Ik kan de opmerking van collega Vandromme wel begrijpen. De taken die adjunct-directeurs in grotere secundaire scholen uitvoeren, zijn gigantisch, als we het over beleidsvoerend vermogen en human resources hebben. Ik wil daarmee geen afbreuk doen aan de taken die de directeur doet, maar die adjunct-directeur is van onschatbare waarde om de school te laten draaien.
Natuurlijk, je hebt enerzijds het loon en anderzijds de waardering. Ik weet ook dat niet alles in een keer kan worden betaald.
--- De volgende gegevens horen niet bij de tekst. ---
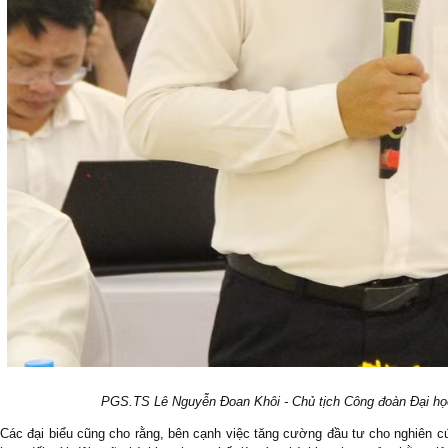
PGS.TS Lê Nguyễn Đoan Khôi - Chủ tịch Công đoàn Đại học 
Các đại biểu cũng cho rằng, bên cạnh việc tăng cường đầu tư cho nghiên c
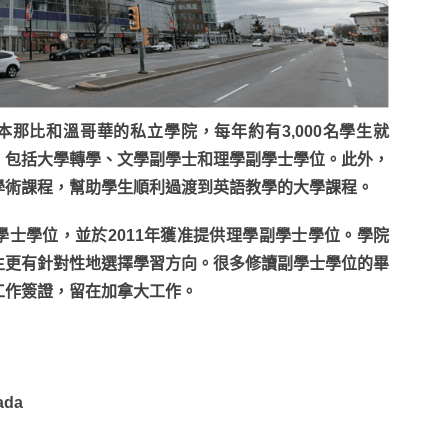
大卑詩省本那比和溫哥華的私立學院，每年約有3,000名學生就
，包括大學轉學、文學副學士和理學副學士學位。此外，
學術課程，幫助學生順利過渡到英語教學的大學課程。
提供文學副學士學位，並於2011年獲准提供理學副學士學位。學院
生更有針對性地選擇學習方向。很多修讀副學士學位的畢
工作簽證，留在加拿大工作。
ada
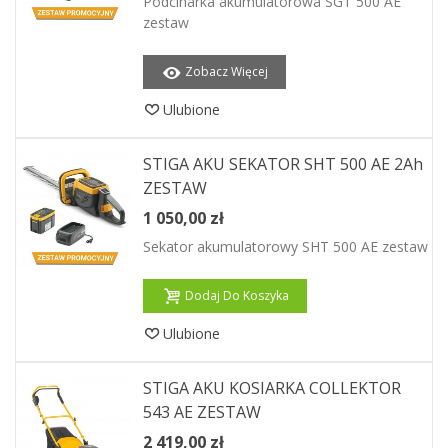
Podcinarka akumulatorowa SGT 500 AE
zestaw
Zobacz Więcej
Ulubione
STIGA AKU SEKATOR SHT 500 AE 2Ah
ZESTAW
1 050,00 zł
Sekator akumulatorowy SHT 500 AE zestaw
Dodaj Do Koszyka
Ulubione
STIGA AKU KOSIARKA COLLEKTOR
543 AE ZESTAW
2 419,00 zł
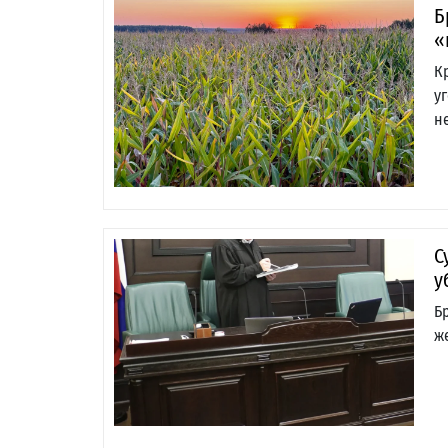
Б
«
К
у
н
С
у
Б
ж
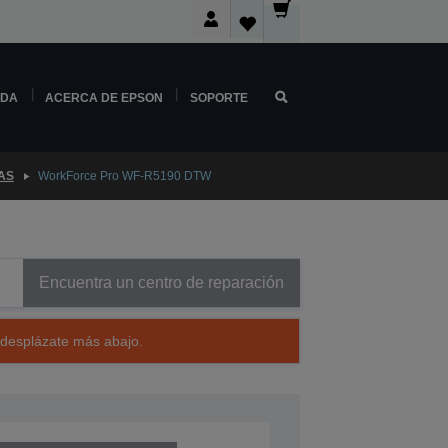
NDA
ACERCA DE EPSON
SOPORTE
AS
WorkForce Pro WF-R5190 DTW
Encuentra un centro de reparación
 desplázate más abajo.
CE28401CW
Maar ik vind het wel een opmerking die we moeten meenemen, zeker naar waardering toe. Die mensen doen heel veel werk, veelal op het niveau van de directeurs. Ik sluit me aan bij collega Vandromme.
Dit is een thema dat we verder moeten volgen. Ik vind de initiatieven die worden genomen zeer goed. Ik ben ook heel blij dat er in vergelijking met pakweg vijf, zes, zeven jaar geleden nu eindelijk veel meer aandacht wordt besteed aan de opleiding en de coaching en de begeleiding van directeurs. Dat is een enorm positieve evolutie. Het is belangrijk dat we dat blijven opvolgen en kijken hoe we de koepels en het gemeenschapsonderwijs kunnen blijven ondersteunen en helpen om het op termijn nog beter te maken.
Mevrouw Vandromme heeft het woord.
Dank u wel voor uw antwoorden, minister.
Ik volg u dat we er alles moeten aan doen om onze directeurs te versterken, maar ik blijf mijn oproep herhalen om zeker ook de leerkrachten of de directieteams in hun geheel te versterken. En ja, ik durf ook te pleiten voor de versterking van de directeurs in het CLB en in de internaten.
De vragen om uitleg zijn afgehandeld.